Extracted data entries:
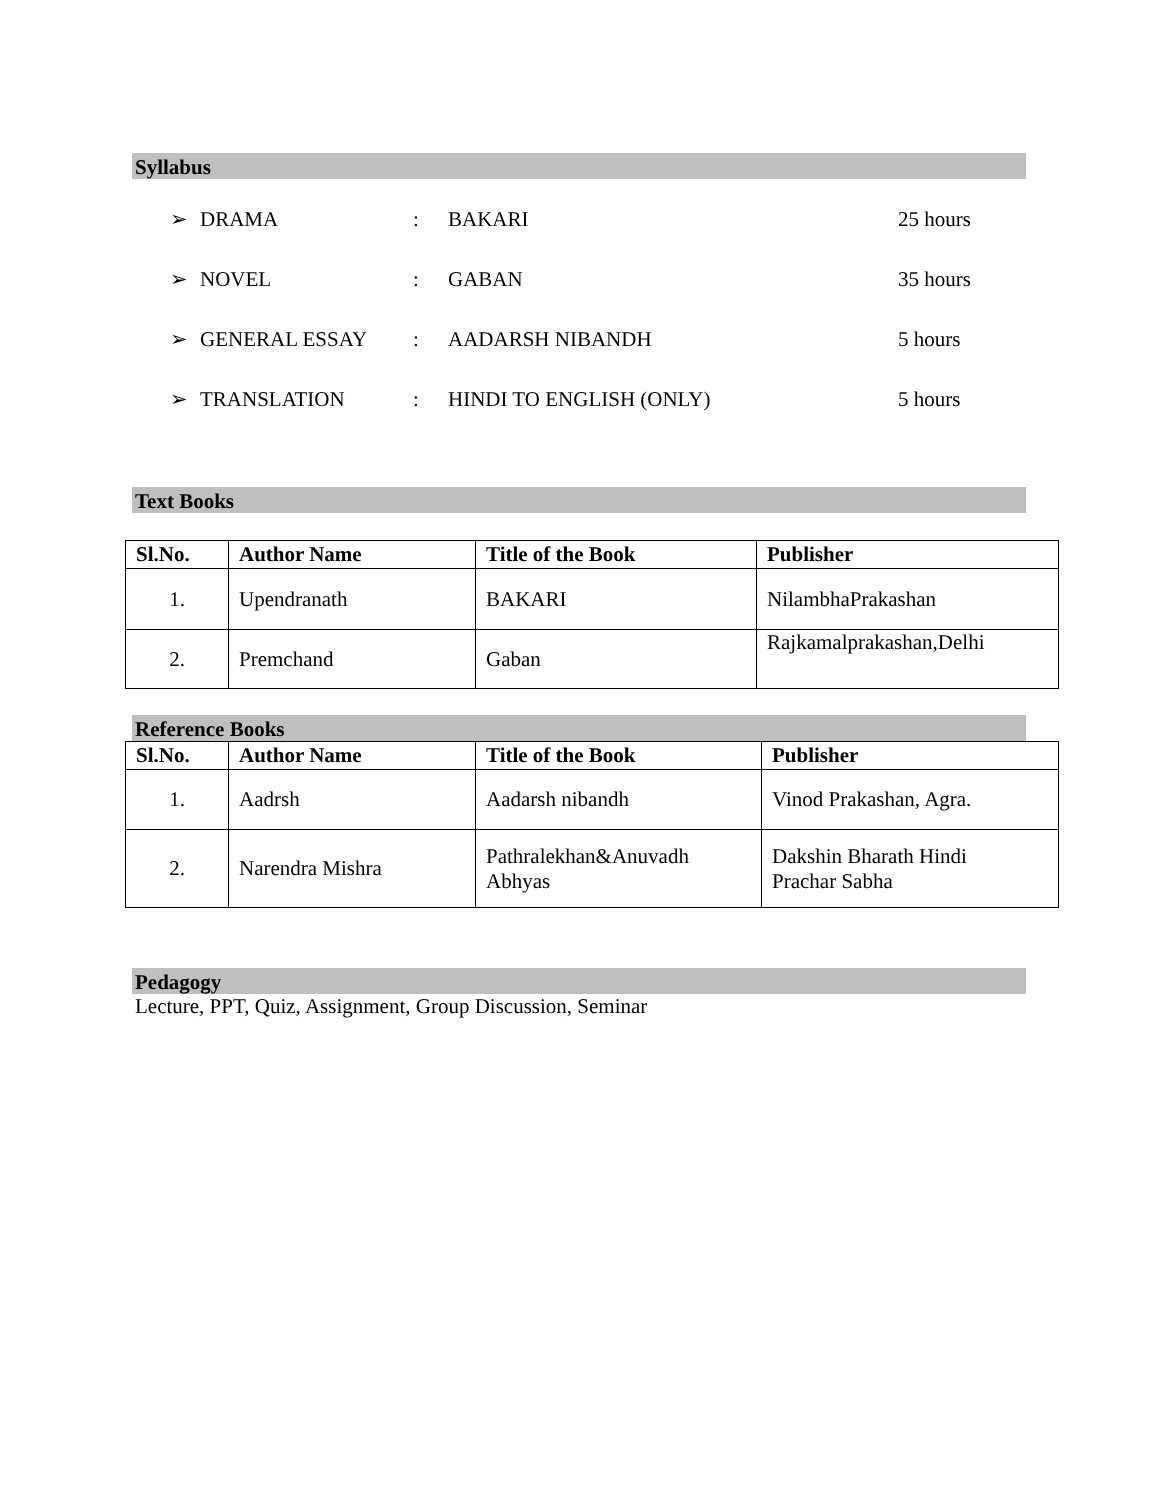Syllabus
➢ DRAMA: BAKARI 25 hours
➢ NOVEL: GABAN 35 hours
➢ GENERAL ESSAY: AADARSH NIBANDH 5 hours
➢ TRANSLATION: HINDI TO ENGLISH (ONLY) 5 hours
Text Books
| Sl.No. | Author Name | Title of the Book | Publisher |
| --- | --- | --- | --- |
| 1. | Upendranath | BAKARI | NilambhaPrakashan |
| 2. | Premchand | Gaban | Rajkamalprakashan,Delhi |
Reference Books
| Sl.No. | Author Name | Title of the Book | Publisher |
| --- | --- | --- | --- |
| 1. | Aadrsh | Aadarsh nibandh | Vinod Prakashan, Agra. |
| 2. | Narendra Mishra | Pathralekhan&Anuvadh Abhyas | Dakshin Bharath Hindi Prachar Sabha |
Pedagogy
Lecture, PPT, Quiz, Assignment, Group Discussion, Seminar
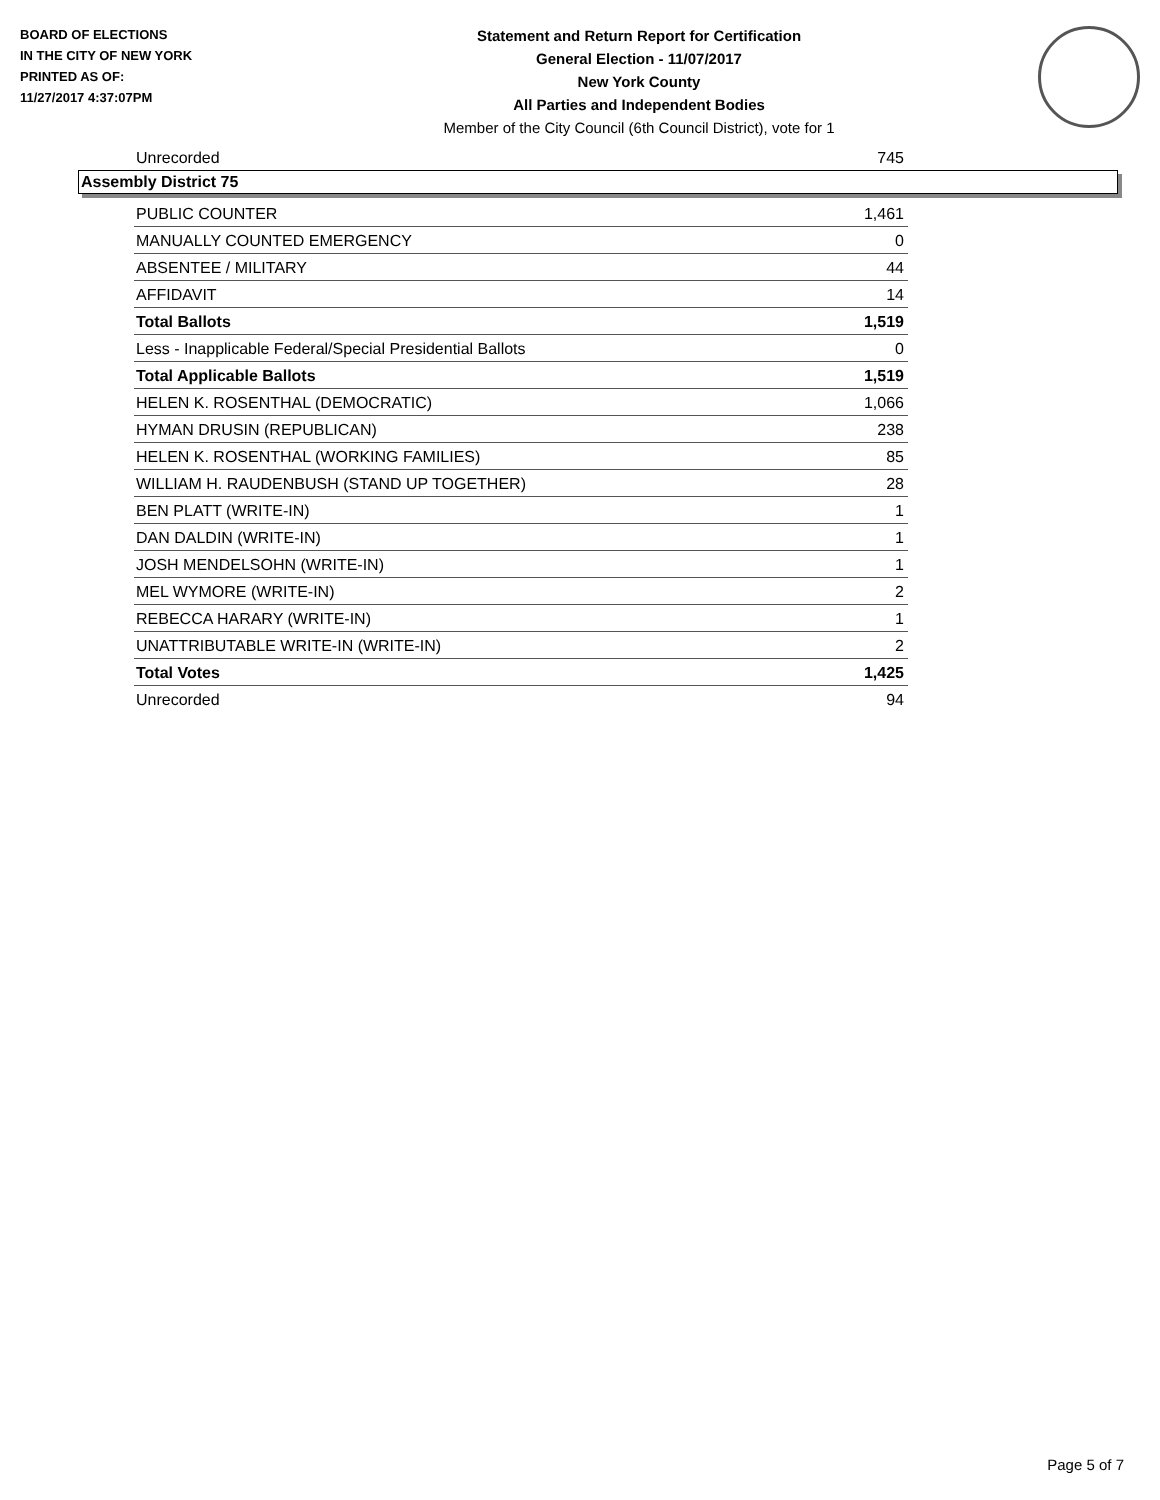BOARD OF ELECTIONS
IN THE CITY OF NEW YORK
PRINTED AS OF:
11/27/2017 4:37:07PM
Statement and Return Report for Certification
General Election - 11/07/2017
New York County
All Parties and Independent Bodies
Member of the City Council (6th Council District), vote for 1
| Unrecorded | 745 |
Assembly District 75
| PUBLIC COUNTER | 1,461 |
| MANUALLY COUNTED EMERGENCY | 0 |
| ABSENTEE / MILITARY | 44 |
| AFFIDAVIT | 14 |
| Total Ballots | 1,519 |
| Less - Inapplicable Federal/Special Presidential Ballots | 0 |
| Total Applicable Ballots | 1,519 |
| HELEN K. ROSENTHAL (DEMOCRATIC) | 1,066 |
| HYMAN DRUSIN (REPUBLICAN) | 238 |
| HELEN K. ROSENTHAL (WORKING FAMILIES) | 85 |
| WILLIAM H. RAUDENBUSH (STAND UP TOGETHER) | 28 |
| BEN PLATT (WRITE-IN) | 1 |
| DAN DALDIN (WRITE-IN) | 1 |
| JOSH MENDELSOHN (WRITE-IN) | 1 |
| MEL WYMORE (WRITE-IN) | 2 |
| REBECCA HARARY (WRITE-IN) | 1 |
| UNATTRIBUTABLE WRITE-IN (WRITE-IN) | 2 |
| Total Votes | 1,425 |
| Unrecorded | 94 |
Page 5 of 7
* * *
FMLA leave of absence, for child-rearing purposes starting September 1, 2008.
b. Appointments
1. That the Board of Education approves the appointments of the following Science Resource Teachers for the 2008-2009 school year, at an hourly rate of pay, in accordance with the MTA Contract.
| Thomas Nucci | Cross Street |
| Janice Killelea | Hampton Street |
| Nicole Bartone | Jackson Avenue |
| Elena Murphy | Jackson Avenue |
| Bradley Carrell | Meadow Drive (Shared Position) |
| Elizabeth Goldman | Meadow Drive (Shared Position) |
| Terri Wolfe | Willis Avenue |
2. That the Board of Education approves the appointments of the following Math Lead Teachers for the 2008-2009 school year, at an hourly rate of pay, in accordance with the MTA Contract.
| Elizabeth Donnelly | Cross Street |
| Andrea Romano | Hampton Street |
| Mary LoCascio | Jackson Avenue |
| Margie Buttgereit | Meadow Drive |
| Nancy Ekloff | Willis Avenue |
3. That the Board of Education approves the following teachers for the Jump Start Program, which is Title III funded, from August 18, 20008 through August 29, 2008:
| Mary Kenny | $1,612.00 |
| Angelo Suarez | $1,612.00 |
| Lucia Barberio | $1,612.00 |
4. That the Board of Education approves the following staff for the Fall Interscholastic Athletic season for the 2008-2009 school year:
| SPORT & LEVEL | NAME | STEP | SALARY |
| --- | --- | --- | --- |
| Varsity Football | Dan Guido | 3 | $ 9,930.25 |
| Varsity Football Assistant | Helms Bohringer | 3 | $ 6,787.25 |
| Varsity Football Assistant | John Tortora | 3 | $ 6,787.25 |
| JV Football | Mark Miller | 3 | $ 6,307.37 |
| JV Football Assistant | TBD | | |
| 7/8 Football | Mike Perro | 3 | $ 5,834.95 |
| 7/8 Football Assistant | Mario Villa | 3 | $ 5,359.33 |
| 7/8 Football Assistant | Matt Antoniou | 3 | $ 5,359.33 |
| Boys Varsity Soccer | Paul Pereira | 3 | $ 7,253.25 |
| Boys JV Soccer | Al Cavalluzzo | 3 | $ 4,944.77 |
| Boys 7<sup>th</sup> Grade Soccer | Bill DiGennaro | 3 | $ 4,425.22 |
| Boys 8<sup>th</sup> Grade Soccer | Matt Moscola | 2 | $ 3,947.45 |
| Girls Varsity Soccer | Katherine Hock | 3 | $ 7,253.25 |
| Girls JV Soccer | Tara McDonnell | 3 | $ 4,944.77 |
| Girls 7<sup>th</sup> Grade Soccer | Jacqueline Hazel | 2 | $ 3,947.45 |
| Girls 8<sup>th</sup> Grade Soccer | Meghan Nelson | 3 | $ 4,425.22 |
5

What to work on: Starting at the line that has "Nucci | Cross Street |" and ending at the line that has "Bohringer | 3 | $ 6,787.25 |", please write out the lines above exactly, leaving out all others.

Solution:
| Thomas Nucci | Cross Street |
| Janice Killelea | Hampton Street |
| Nicole Bartone | Jackson Avenue |
| Elena Murphy | Jackson Avenue |
| Bradley Carrell | Meadow Drive (Shared Position) |
| Elizabeth Goldman | Meadow Drive (Shared Position) |
| Terri Wolfe | Willis Avenue |
2. That the Board of Education approves the appointments of the following Math Lead Teachers for the 2008-2009 school year, at an hourly rate of pay, in accordance with the MTA Contract.
| Elizabeth Donnelly | Cross Street |
| Andrea Romano | Hampton Street |
| Mary LoCascio | Jackson Avenue |
| Margie Buttgereit | Meadow Drive |
| Nancy Ekloff | Willis Avenue |
3. That the Board of Education approves the following teachers for the Jump Start Program, which is Title III funded, from August 18, 20008 through August 29, 2008:
| Mary Kenny | $1,612.00 |
| Angelo Suarez | $1,612.00 |
| Lucia Barberio | $1,612.00 |
4. That the Board of Education approves the following staff for the Fall Interscholastic Athletic season for the 2008-2009 school year:
| SPORT & LEVEL | NAME | STEP | SALARY |
| --- | --- | --- | --- |
| Varsity Football | Dan Guido | 3 | $ 9,930.25 |
| Varsity Football Assistant | Helms Bohringer | 3 | $ 6,787.25 |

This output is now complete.